The Paris Judicial Court today ordered TotalEnergies to publish within six months a plan which sets out the climate risks attached to its scope 3, or end-use, emissions and measures to address them.

The court found that TotalEnergies has a duty under French law to identify the risks its activities pose to the climate. The decision was made in a case which saw the City of Paris and French non-governmental organisations (NGOs) Notre Affaire a Tous, Sherpa and France Nature Environment challenge TotalEnergies' oil and gas expansion strategy.

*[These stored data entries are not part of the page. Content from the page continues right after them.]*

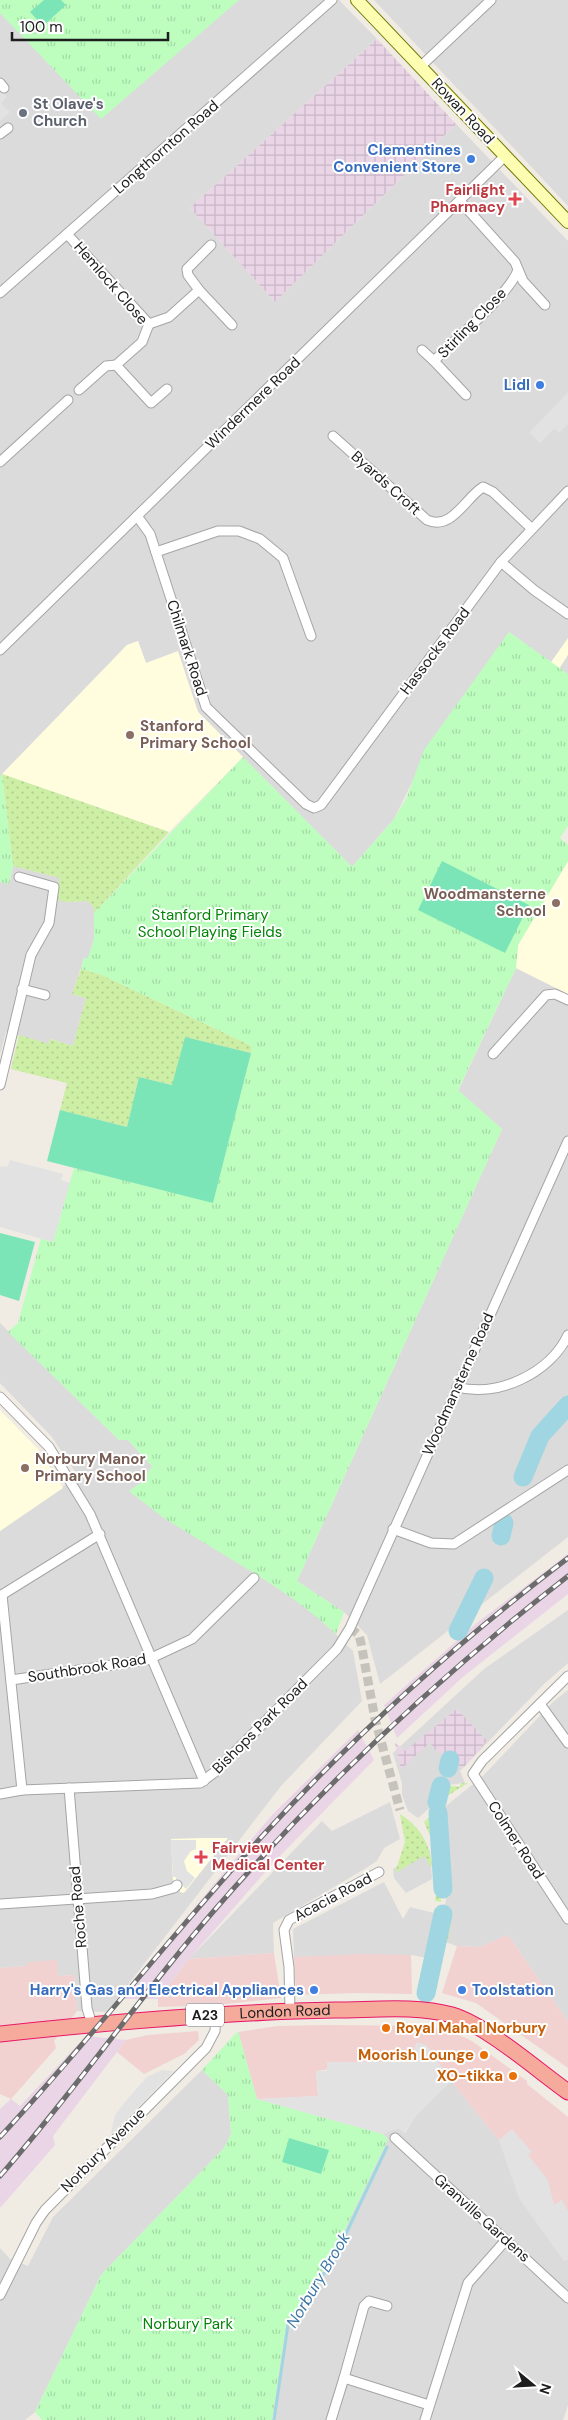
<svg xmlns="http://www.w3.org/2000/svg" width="568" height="2420" font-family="'DM Sans',sans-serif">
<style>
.residential{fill:#dcdbdb}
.commercial{fill:#f2d1d1}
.industrial{fill:url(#industrial-grid)}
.education{fill:#fffddd}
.railway{fill:#ead5e7}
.grass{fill:url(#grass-dots)}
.park{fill:url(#park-tufts)}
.pitch{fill:#7be5b7}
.parking{fill:#e2e2e2}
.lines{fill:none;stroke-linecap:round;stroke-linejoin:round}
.stream{stroke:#a0d6e1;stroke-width:3}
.river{stroke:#a0d6e1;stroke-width:19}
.minor-tunnel{stroke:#c6c2bc;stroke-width:9;stroke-dasharray:9 4.5;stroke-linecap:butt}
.minor-casing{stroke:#a5a5a5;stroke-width:11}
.secondary-casing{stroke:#737a00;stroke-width:14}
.trunk-casing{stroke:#e81668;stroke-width:17}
.minor{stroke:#fff;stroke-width:9}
.secondary{stroke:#fefeb3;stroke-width:12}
.trunk{stroke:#f6aa9b;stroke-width:15}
.rail-casing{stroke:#6c6c6c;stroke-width:5}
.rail{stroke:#fff;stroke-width:3;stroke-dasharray:9;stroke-linecap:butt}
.worship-dot{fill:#6b7280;stroke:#fff;stroke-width:2}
.shop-dot{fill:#3f7fe0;stroke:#fff;stroke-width:2}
.health-dot{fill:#e0444e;stroke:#fff;stroke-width:2}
.education-dot{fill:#8d6e63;stroke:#fff;stroke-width:2}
.food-dot{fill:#e8710a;stroke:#fff;stroke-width:2}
.labels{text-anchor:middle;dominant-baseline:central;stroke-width:4;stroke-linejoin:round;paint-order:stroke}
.shield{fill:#fff;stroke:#626262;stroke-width:1}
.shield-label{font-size:14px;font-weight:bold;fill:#1e1e1e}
.worship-label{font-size:15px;font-weight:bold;fill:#5b616d;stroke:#fff;text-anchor:start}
.street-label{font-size:15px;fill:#1e1e1e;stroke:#fff}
.shop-label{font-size:15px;font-weight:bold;fill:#366cbe;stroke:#fff;text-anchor:end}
.health-label{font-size:15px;font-weight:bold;fill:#be3a42;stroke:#fff;text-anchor:end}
.education-label{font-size:15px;font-weight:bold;fill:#785e54;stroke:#fff;text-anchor:start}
.park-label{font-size:15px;fill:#038508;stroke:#fff}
.food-label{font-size:15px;font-weight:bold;fill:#c56008;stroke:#fff;text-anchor:end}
.water-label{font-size:16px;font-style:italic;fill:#3e77a5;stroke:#fff}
</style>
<defs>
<pattern id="industrial-grid" width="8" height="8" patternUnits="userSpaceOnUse" patternTransform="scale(1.25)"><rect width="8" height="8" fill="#ead5e7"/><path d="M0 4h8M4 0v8" fill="none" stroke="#c8b6c6"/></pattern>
<pattern id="grass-dots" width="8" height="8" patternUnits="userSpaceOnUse" patternTransform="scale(1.25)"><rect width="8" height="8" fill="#cdeea5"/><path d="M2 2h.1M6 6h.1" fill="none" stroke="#b0cc8e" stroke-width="1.8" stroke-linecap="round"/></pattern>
<pattern id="park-tufts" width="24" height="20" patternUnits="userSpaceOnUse" patternTransform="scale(1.25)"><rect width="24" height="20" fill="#bdfebf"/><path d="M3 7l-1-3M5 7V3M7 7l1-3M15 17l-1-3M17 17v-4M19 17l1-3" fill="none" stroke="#a2d9a4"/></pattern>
</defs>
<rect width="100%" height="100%" fill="#f0ebe3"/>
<g class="residential">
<polygon points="0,0 339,0 377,39 190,208 275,302 456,124 568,241 568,674 509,632 414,778 394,819 352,867 198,712 178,652 146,664 138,641 127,645 0,777"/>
<polygon points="374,0 568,0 568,206 541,177"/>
<polygon points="13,866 60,878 55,897 64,902 88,901 94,908 94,939 88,959 84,958 72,994 86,998 73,1046 51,1039 49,1044 6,1032 0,1055 0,882 9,884"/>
<polygon points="516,968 568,994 568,1537 380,1684 367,1635 344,1612 297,1581 502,1129 458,1091"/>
<polygon points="0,1323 119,1440 128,1440 152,1466 142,1482 130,1492 293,1598 321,1620 353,1651 362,1701 281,1786 107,2012 77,2011 74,1975 58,1976 28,1962 28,1966 0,1968 0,1531 78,1476 52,1437 0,1383"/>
<polygon points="568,1610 568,1663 544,1684 460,1771 465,1783 438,1786 432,1806 418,1818 408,1811 402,1795 402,1783 393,1753 484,1669"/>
<polygon points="568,1690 568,2022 508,1935 479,1947 457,1946 442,1941 439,1960 411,1955 294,1957 293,1929 384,1882 403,1919 410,1907 434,1913 438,1905 445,1906 447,1892 442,1809 482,1777 553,1702"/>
<polygon points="390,1802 400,1839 384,1848 377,1861 366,1868 273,1923 274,1953 189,1959 322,1821 332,1831"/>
<polygon points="430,1850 432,1879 406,1893 394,1878 393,1869"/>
<polygon points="202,2070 228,2095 231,2134 224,2148 101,2275 35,2412 25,2420 0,2420 0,2248 10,2259 28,2266 53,2217"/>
<polygon points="451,2081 499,2140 519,2198 564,2261 568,2259 568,2405 563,2420 272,2420 286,2324 332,2257 388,2139 383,2134 398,2128 405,2133 415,2117"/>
</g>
<g class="commercial">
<polygon points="508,1935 568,2022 568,2068 476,2003 442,1993 457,1946 479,1947"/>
<polygon points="274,1953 281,1998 217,2005 158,2007 158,1999 189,1959"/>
<polygon points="364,1954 411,1955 412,1994 356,1993 296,1995 294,1957"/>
<polygon points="57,1960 58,1976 74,1975 77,2011 54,2041 56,2048 11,2099 0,2094 0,1968 27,1966 28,1962"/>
<polygon points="327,2025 428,2026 448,2030 472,2041 527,2081 527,2084 568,2117 568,2259 564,2261 519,2198 499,2140 451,2081 426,2045 411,2062 400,2060 316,2071 318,2096 257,2099 238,2032 278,2026"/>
<polygon points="198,2031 199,2040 184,2054 144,2074 117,2052 126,2040 148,2035"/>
</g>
<g class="industrial">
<polygon points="377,39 456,124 275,302 190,208"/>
<polygon points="457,1709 487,1741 463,1768 433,1748 430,1742 401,1769 395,1743 405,1751"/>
</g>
<g class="education">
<polygon points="568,638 568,655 559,669 549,665"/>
<polygon points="138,641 146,663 178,651 198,712 243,757 169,832 2,774 127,645"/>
<polygon points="568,861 568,994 516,968 518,945"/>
<polygon points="0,1410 38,1449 63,1488 0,1531"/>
<polygon points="201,1838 228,1838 184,1893 180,1892 180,1887 173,1882 171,1839"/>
</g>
<g class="railway">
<polygon points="568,1554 568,1594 464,1676 397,1738 384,1705 478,1622"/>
<polygon points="358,1730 374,1760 274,1862 189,1959 158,1999 118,1999 272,1815"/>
<polygon points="86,2036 126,2040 53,2136 55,2145 0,2208 0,2109 11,2099 20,2106"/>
</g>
<g class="grass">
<polygon points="2,774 169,832 94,913 94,908 88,901 64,902 55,898 60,878 13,866"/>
<polygon points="81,969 102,975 252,1046 251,1053 185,1037 173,1085 139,1077 127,1127 60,1110 67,1083 11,1069 19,1035 49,1044 50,1039 73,1046 86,998 72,994"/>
<polygon points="462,1783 468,1783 439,1801 443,1785 459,1787"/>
<polygon points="435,1812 441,1902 435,1901 437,1888 435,1847 424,1822"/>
<path d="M 400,1814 C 420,1827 429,1842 432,1865 L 431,1867 L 424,1856 L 395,1873 L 405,1842 Z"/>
<polygon points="444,1915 452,1917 448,1940 438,1945"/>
</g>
<g class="park">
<polygon points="0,0 239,0 101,119 0,13"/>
<path d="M 509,632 L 568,674 L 568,826 L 560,838 L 568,845 L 568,861 L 518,945 L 516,968 L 458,1090 L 502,1129 L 297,1581 L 344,1612 L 336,1634 C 287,1588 228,1559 172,1523 C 157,1514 144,1502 129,1491 L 142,1482 L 152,1466 L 128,1440 L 119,1440 L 8,1332 L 18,1323 L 41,1238 L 53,1242 L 74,1168 L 213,1202 L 251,1053 L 252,1046 L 102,975 L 81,969 L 84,958 L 88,958 L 94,939 L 94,913 L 243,757 L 352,867 L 394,819 L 406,799 L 424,750 Z"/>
<polygon points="2,774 13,866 9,884 0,882 0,777"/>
<polygon points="238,2031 257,2099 383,2134 388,2139 332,2257 286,2324 272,2420 42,2420 35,2412 101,2275 224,2148 231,2134 228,2095 202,2070"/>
</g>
<g class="pitch">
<polygon points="44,0 61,0 66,5 43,26 30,12"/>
<polygon points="442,861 529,905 505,953 418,910"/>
<polygon points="185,1037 251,1053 213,1203 47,1161 60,1110 127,1127 139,1077 172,1085"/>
<polygon points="0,1233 35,1242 19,1301 0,1295"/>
<polygon points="289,2138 329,2150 321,2174 282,2162"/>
</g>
<g class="parking">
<polygon points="0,90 7,97 1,103 10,112 0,121"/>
<polygon points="568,392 568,424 559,433 554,429 540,443 529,433"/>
<polygon points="10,1160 63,1174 61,1180 70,1183 53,1242 0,1227 0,1166 7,1167"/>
<polygon points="171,1840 196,1840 196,1849 191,1851 184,1861 187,1871 195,1878 186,1889 182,1885 180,1887 173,1882 176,1882 176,1877 173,1877"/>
<polygon points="416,2042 426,2045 451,2081 415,2117 404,2133 398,2128 383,2134 257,2099 318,2096 316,2071 327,2071 327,2062 411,2062"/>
<polygon points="162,2070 174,2071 111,2134 115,2115 125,2102 147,2077"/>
<polygon points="512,2129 532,2152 528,2155 548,2180 554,2205 562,2200 568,2211 568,2259 564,2261 519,2198 499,2140"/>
</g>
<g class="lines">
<polyline class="stream" points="274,2420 288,2325 334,2259 387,2147"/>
<g class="river">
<polyline points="523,1477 540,1436 568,1405"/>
<polyline points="501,1536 504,1523"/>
<polyline points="458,1631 484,1578"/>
<polyline points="448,1768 450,1760"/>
<polyline points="437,1802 441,1786"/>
<polyline points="438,1813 443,1889"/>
<polyline points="426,1993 443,1914"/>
</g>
<polyline class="minor-tunnel" points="350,1628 359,1635 361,1643 375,1719 400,1810"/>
<g class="minor-casing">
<g id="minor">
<polyline points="421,66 491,0"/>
<polyline points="0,83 4,88"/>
<polyline points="0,134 8,128"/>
<polyline points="460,201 515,262 523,281 545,305"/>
<polyline points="67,234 149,324 142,342 116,365 106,366 79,390"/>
<polyline points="199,290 188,275 187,269 211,245"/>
<polyline points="0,293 332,0"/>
<polyline points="149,324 169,317 199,290 232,325"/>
<polyline points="422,350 434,361"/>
<polyline points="116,365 151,403 167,389"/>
<path d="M 466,395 L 434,361 C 454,340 509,295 518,270"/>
<path d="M 333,436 L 427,520 C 452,531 465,498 483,487 L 493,492 L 532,529"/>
<polyline points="0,462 68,400"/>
<polyline points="137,516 150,534 206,707 306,804 314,808 321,805 501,562 568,491"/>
<polyline points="156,552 218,531 239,531 260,539 283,558 311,636"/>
<polyline points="501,562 534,590 568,614"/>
<polyline points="0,650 505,156"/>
<polyline points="22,989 45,995"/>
<polyline points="493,1054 546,995 555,994 568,1000"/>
<polyline points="0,1085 31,955 49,923 54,887 19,877"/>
<path d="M 457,1387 C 498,1398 550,1373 568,1335"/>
<polyline points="0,1397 49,1447 90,1514 204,1781"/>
<polyline points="393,1529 431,1543 454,1544 568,1470"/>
<polyline points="2,1595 22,1790"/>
<polyline points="0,1596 100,1534"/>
<polyline points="568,1676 482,1761 473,1774 568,1919"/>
<polyline points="11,1680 147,1660 192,1639 254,1578"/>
<polyline points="540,1704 568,1743"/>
<polyline points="69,1788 87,2008 92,2025"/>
<polyline points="0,1794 22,1790 200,1783 215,1772 337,1649 350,1628 568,1141"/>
<polyline points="0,1904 152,1894 174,1888 177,1885"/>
<polyline points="290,2011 289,1967 284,1930 289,1920 379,1872"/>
<polyline points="395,2138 568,2298"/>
<polyline points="0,2295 36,2223 45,2210 206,2048 215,2031 216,2015"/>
<polyline points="344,2378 364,2306 369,2301 387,2306"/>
<polyline points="331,2420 344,2378 429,2405"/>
<polyline points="425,2420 468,2283 506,2240"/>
</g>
</g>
<g class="secondary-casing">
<polyline id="secondary" points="357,0 568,222"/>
</g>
<g class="trunk-casing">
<g id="trunk">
<path id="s1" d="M 0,2034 C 111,2022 223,2012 335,2010 C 373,2010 415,2005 452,2015 C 486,2025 537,2070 568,2092"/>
</g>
</g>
<use href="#minor" class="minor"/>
<use href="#secondary" class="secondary"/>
<use href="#trunk" class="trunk"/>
<g class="rail-casing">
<g id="rail">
<path d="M 0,2137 C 92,2038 174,1931 266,1832 C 358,1732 460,1640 568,1558"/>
<path d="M 0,2176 C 74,2092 138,1999 212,1913 C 319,1789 438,1677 568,1576"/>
</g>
</g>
<use href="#rail" class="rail"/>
</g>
<circle class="worship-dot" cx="23" cy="113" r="5"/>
<g class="shop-dot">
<circle cx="471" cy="159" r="5"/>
<circle cx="540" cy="385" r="5"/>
<circle cx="314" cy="1990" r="5"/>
<circle cx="462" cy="1990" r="5"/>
</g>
<g class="health-dot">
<path d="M512.5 191.5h5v5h5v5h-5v5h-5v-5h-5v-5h5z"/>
<path d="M198.5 1849.5h5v5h5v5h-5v5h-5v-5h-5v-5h5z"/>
</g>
<g class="education-dot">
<circle cx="130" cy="735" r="5"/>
<circle cx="556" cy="903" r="5"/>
<circle cx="25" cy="1468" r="5"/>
</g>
<g class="food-dot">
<circle cx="386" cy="2028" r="5"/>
<circle cx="484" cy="2055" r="5"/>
<circle cx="513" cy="2076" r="5"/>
</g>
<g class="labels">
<rect class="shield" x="186" y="2003.5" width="38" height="23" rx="4"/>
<g class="shield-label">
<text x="205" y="2015">A23</text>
</g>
<g class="worship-label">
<text x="33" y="104">St Olave's<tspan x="33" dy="17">Church</tspan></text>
</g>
<g class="street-label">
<text transform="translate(463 111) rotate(47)">Rowan Road</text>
<text transform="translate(166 147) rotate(-41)">Longthornton Road</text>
<text transform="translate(111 283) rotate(49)">Hemlock Close</text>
<text transform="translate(472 323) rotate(-46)">Stirling Close</text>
<text transform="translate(253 403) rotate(-44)">Windermere Road</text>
<text transform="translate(386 483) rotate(42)">Byards Croft</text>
<text transform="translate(187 648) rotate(72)">Chilmark Road</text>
<text transform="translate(435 651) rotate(-53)">Hassocks Road</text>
<text transform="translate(458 1384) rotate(-66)">Woodmansterne Road</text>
<text transform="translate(87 1668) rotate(-9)">Southbrook Road</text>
<text transform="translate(260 1726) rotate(-45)">Bishops Park Road</text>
<text transform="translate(516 1840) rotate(57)">Colmer Road</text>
<text transform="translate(333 1897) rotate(-28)">Acacia Road</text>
<text transform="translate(78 1907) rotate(-95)">Roche Road</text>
<text stroke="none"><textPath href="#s1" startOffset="286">London Road</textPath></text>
<text transform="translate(103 2150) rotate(-45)">Norbury Avenue</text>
<text transform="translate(482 2218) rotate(42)">Granville Gardens</text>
</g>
<g class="shop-label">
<text x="461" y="150">Clementines<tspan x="461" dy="17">Convenient Store</tspan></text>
<text x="530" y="385">Lidl</text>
<text x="304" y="1990">Harry's Gas and Electrical Appliances</text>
<text x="472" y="1990" text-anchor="start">Toolstation</text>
</g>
<g class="health-label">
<text x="505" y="190">Fairlight<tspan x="505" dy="17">Pharmacy</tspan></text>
<text x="212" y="1848" text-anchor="start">Fairview<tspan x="212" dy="17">Medical Center</tspan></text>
</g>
<g class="education-label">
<text x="140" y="726">Stanford<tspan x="140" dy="17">Primary School</tspan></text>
<text x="546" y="894" text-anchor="end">Woodmansterne<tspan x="546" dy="17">School</tspan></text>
<text x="35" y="1459">Norbury Manor<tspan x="35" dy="17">Primary School</tspan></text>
</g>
<g class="park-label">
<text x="210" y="915">Stanford Primary<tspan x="210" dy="17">School Playing Fields</tspan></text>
<text x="188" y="2324">Norbury Park</text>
</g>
<g class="food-label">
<text x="396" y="2028" text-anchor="start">Royal Mahal Norbury</text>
<text x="474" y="2055">Moorish Lounge</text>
<text x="503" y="2076">XO-tikka</text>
</g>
<g class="water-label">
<text transform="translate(318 2280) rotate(-59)">Norbury Brook</text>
</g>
</g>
<g transform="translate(533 2385) rotate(108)" stroke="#ffffff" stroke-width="4" paint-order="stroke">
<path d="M0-4L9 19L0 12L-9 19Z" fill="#1e1e1e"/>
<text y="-8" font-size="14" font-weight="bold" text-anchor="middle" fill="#1e1e1e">N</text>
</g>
<path d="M12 32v8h156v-8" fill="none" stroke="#1e1e1e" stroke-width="2.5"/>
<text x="20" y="32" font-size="15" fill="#1e1e1e" stroke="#ffffff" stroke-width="4" paint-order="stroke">100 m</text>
</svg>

"The court recognises that large French companies subject to the duty of vigilance law are obligated to identify the climate risks resulting from their activities and those of their subsidiaries and to take the necessary measures to reduce their greenhouse gas (GHG) emissions", the NGOs said.

This obligation encompasses scope 1 and 2, or direct emissions, and extends to TotalEnergies' scope 3 emissions — end-use GHG emissions from the combustion of its products such as gasoline — the court found. Scope 3 emissions typically represent 85-95pc of an oil and gas producer's total GHG emissions.

The court's position differs to that of the French public prosecutor, which argued at a hearing that the vigilance law did not apply to climate risks.

The court suspended any further decisions pending the submission of the new plan and referred the case to a hearing on 21 January 2027 without imposing a penalty payment.

Climate litigation is maturing and expanding across geographies, a report from the Grantham Research Institute on Climate Change and the Environment at the London School of Economics found today.

New Zealand's government said in May that it would change the law to stop companies being sued over climate change damage caused by GHG emissions. But "ultimately, someone has to pay for climate damages", NGO ClientEarth chief executive Laura Clarke told the Financial Times Climate and Impact Summit last week. If corporations are shielded, it may leave governments more exposed, Clarke added.

Argus has contacted TotalEnergies for comment.